**PROBLEM STATEMENT:** Update the lines below by changing every "fridge" to "refrigerator", with no other changes.

(Extracted page text data)
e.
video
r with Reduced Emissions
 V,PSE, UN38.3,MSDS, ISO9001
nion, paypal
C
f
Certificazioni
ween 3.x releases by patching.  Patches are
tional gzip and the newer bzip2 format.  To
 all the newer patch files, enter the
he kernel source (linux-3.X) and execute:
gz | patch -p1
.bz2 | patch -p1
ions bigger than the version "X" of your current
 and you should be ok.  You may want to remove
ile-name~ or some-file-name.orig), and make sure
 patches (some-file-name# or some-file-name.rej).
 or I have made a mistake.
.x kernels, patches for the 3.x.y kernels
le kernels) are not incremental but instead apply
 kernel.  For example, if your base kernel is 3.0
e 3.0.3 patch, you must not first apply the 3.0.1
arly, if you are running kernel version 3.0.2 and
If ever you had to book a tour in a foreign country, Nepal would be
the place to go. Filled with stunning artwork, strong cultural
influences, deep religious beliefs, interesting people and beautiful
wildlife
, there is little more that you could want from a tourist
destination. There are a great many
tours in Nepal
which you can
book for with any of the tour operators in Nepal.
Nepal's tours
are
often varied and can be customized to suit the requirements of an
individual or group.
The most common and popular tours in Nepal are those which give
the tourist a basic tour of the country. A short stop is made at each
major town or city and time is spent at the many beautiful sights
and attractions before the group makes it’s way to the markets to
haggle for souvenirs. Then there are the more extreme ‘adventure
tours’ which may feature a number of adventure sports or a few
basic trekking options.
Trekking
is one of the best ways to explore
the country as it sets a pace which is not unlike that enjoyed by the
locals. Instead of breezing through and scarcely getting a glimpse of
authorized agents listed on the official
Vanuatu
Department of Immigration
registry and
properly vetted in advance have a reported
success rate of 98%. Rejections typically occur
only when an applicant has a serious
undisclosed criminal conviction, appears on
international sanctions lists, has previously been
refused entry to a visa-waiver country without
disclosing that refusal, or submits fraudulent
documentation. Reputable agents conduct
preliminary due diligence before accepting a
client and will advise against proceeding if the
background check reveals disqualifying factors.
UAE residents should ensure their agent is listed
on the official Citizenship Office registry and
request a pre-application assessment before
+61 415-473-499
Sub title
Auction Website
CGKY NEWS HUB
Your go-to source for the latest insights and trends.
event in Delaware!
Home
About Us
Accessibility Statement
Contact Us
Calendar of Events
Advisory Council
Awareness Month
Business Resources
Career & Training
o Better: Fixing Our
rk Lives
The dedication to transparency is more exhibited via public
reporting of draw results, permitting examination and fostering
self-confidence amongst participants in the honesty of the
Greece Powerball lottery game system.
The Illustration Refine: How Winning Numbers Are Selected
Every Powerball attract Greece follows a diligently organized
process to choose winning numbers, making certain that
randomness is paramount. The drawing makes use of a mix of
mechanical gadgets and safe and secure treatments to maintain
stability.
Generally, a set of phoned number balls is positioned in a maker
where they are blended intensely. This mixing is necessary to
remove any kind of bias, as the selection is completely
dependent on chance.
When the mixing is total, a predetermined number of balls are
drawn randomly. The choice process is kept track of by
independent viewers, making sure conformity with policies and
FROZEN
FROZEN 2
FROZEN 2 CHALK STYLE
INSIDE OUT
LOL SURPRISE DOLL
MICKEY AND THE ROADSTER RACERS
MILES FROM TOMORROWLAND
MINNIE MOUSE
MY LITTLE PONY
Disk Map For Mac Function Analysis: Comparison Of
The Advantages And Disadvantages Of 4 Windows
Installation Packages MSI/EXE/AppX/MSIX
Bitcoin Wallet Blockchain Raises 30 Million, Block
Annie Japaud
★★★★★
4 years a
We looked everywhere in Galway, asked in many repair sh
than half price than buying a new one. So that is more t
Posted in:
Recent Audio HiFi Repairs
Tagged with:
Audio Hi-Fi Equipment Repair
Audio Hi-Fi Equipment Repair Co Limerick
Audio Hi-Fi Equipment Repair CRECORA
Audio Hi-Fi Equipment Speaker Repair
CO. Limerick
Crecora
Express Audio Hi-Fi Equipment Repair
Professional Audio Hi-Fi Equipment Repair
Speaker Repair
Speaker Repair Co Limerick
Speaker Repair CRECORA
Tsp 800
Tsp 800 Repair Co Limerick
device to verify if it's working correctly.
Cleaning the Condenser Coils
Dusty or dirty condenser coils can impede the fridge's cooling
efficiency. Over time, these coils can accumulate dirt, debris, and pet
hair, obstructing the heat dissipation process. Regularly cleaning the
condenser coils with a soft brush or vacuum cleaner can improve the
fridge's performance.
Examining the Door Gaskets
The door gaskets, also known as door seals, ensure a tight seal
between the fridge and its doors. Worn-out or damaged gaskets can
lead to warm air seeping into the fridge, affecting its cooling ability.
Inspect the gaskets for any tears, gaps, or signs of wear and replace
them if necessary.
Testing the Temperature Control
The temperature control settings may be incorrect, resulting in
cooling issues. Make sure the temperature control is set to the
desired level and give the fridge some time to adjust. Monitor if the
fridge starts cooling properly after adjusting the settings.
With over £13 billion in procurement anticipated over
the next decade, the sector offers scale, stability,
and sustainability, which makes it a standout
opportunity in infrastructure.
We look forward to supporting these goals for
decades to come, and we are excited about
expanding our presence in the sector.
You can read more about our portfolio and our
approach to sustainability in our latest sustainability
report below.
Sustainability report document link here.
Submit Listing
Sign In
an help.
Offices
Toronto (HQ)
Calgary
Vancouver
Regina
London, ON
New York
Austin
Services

**SOLUTION:**
e.
video
r with Reduced Emissions
 V,PSE, UN38.3,MSDS, ISO9001
nion, paypal
C
f
Certificazioni
ween 3.x releases by patching.  Patches are
tional gzip and the newer bzip2 format.  To
 all the newer patch files, enter the
he kernel source (linux-3.X) and execute:
gz | patch -p1
.bz2 | patch -p1
ions bigger than the version "X" of your current
 and you should be ok.  You may want to remove
ile-name~ or some-file-name.orig), and make sure
 patches (some-file-name# or some-file-name.rej).
 or I have made a mistake.
.x kernels, patches for the 3.x.y kernels
le kernels) are not incremental but instead apply
 kernel.  For example, if your base kernel is 3.0
e 3.0.3 patch, you must not first apply the 3.0.1
arly, if you are running kernel version 3.0.2 and
If ever you had to book a tour in a foreign country, Nepal would be
the place to go. Filled with stunning artwork, strong cultural
influences, deep religious beliefs, interesting people and beautiful
wildlife
, there is little more that you could want from a tourist
destination. There are a great many
tours in Nepal
which you can
book for with any of the tour operators in Nepal.
Nepal's tours
are
often varied and can be customized to suit the requirements of an
individual or group.
The most common and popular tours in Nepal are those which give
the tourist a basic tour of the country. A short stop is made at each
major town or city and time is spent at the many beautiful sights
and attractions before the group makes it’s way to the markets to
haggle for souvenirs. Then there are the more extreme ‘adventure
tours’ which may feature a number of adventure sports or a few
basic trekking options.
Trekking
is one of the best ways to explore
the country as it sets a pace which is not unlike that enjoyed by the
locals. Instead of breezing through and scarcely getting a glimpse of
authorized agents listed on the official
Vanuatu
Department of Immigration
registry and
properly vetted in advance have a reported
success rate of 98%. Rejections typically occur
only when an applicant has a serious
undisclosed criminal conviction, appears on
international sanctions lists, has previously been
refused entry to a visa-waiver country without
disclosing that refusal, or submits fraudulent
documentation. Reputable agents conduct
preliminary due diligence before accepting a
client and will advise against proceeding if the
background check reveals disqualifying factors.
UAE residents should ensure their agent is listed
on the official Citizenship Office registry and
request a pre-application assessment before
+61 415-473-499
Sub title
Auction Website
CGKY NEWS HUB
Your go-to source for the latest insights and trends.
event in Delaware!
Home
About Us
Accessibility Statement
Contact Us
Calendar of Events
Advisory Council
Awareness Month
Business Resources
Career & Training
o Better: Fixing Our
rk Lives
The dedication to transparency is more exhibited via public
reporting of draw results, permitting examination and fostering
self-confidence amongst participants in the honesty of the
Greece Powerball lottery game system.
The Illustration Refine: How Winning Numbers Are Selected
Every Powerball attract Greece follows a diligently organized
process to choose winning numbers, making certain that
randomness is paramount. The drawing makes use of a mix of
mechanical gadgets and safe and secure treatments to maintain
stability.
Generally, a set of phoned number balls is positioned in a maker
where they are blended intensely. This mixing is necessary to
remove any kind of bias, as the selection is completely
dependent on chance.
When the mixing is total, a predetermined number of balls are
drawn randomly. The choice process is kept track of by
independent viewers, making sure conformity with policies and
FROZEN
FROZEN 2
FROZEN 2 CHALK STYLE
INSIDE OUT
LOL SURPRISE DOLL
MICKEY AND THE ROADSTER RACERS
MILES FROM TOMORROWLAND
MINNIE MOUSE
MY LITTLE PONY
Disk Map For Mac Function Analysis: Comparison Of
The Advantages And Disadvantages Of 4 Windows
Installation Packages MSI/EXE/AppX/MSIX
Bitcoin Wallet Blockchain Raises 30 Million, Block
Annie Japaud
★★★★★
4 years a
We looked everywhere in Galway, asked in many repair sh
than half price than buying a new one. So that is more t
Posted in:
Recent Audio HiFi Repairs
Tagged with:
Audio Hi-Fi Equipment Repair
Audio Hi-Fi Equipment Repair Co Limerick
Audio Hi-Fi Equipment Repair CRECORA
Audio Hi-Fi Equipment Speaker Repair
CO. Limerick
Crecora
Express Audio Hi-Fi Equipment Repair
Professional Audio Hi-Fi Equipment Repair
Speaker Repair
Speaker Repair Co Limerick
Speaker Repair CRECORA
Tsp 800
Tsp 800 Repair Co Limerick
device to verify if it's working correctly.
Cleaning the Condenser Coils
Dusty or dirty condenser coils can impede the refrigerator's cooling
efficiency. Over time, these coils can accumulate dirt, debris, and pet
hair, obstructing the heat dissipation process. Regularly cleaning the
condenser coils with a soft brush or vacuum cleaner can improve the
refrigerator's performance.
Examining the Door Gaskets
The door gaskets, also known as door seals, ensure a tight seal
between the refrigerator and its doors. Worn-out or damaged gaskets can
lead to warm air seeping into the refrigerator, affecting its cooling ability.
Inspect the gaskets for any tears, gaps, or signs of wear and replace
them if necessary.
Testing the Temperature Control
The temperature control settings may be incorrect, resulting in
cooling issues. Make sure the temperature control is set to the
desired level and give the refrigerator some time to adjust. Monitor if the
refrigerator starts cooling properly after adjusting the settings.
With over £13 billion in procurement anticipated over
the next decade, the sector offers scale, stability,
and sustainability, which makes it a standout
opportunity in infrastructure.
We look forward to supporting these goals for
decades to come, and we are excited about
expanding our presence in the sector.
You can read more about our portfolio and our
approach to sustainability in our latest sustainability
report below.
Sustainability report document link here.
Submit Listing
Sign In
an help.
Offices
Toronto (HQ)
Calgary
Vancouver
Regina
London, ON
New York
Austin
Services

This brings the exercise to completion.